EXERCISE DATA:

--- START ---

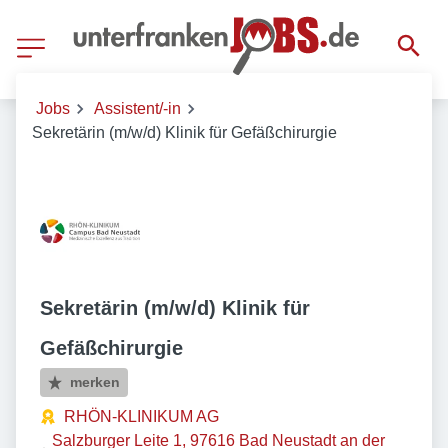
Jobs
Assistent/-in
Sekretärin (m/w/d) Klinik für Gefäßchirurgie
Sekretärin (m/w/d) Klinik für
Gefäßchirurgie
merken
RHÖN-KLINIKUM AG
Salzburger Leite 1, 97616 Bad Neustadt an der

--- END ---

WHAT TO WORK ON:
Select each line above that contains the string "Sekretärin", treating uppercase and lowercase letters as different.

PROBLEM SOLUTION:
Sekretärin (m/w/d) Klinik für Gefäßchirurgie
Sekretärin (m/w/d) Klinik für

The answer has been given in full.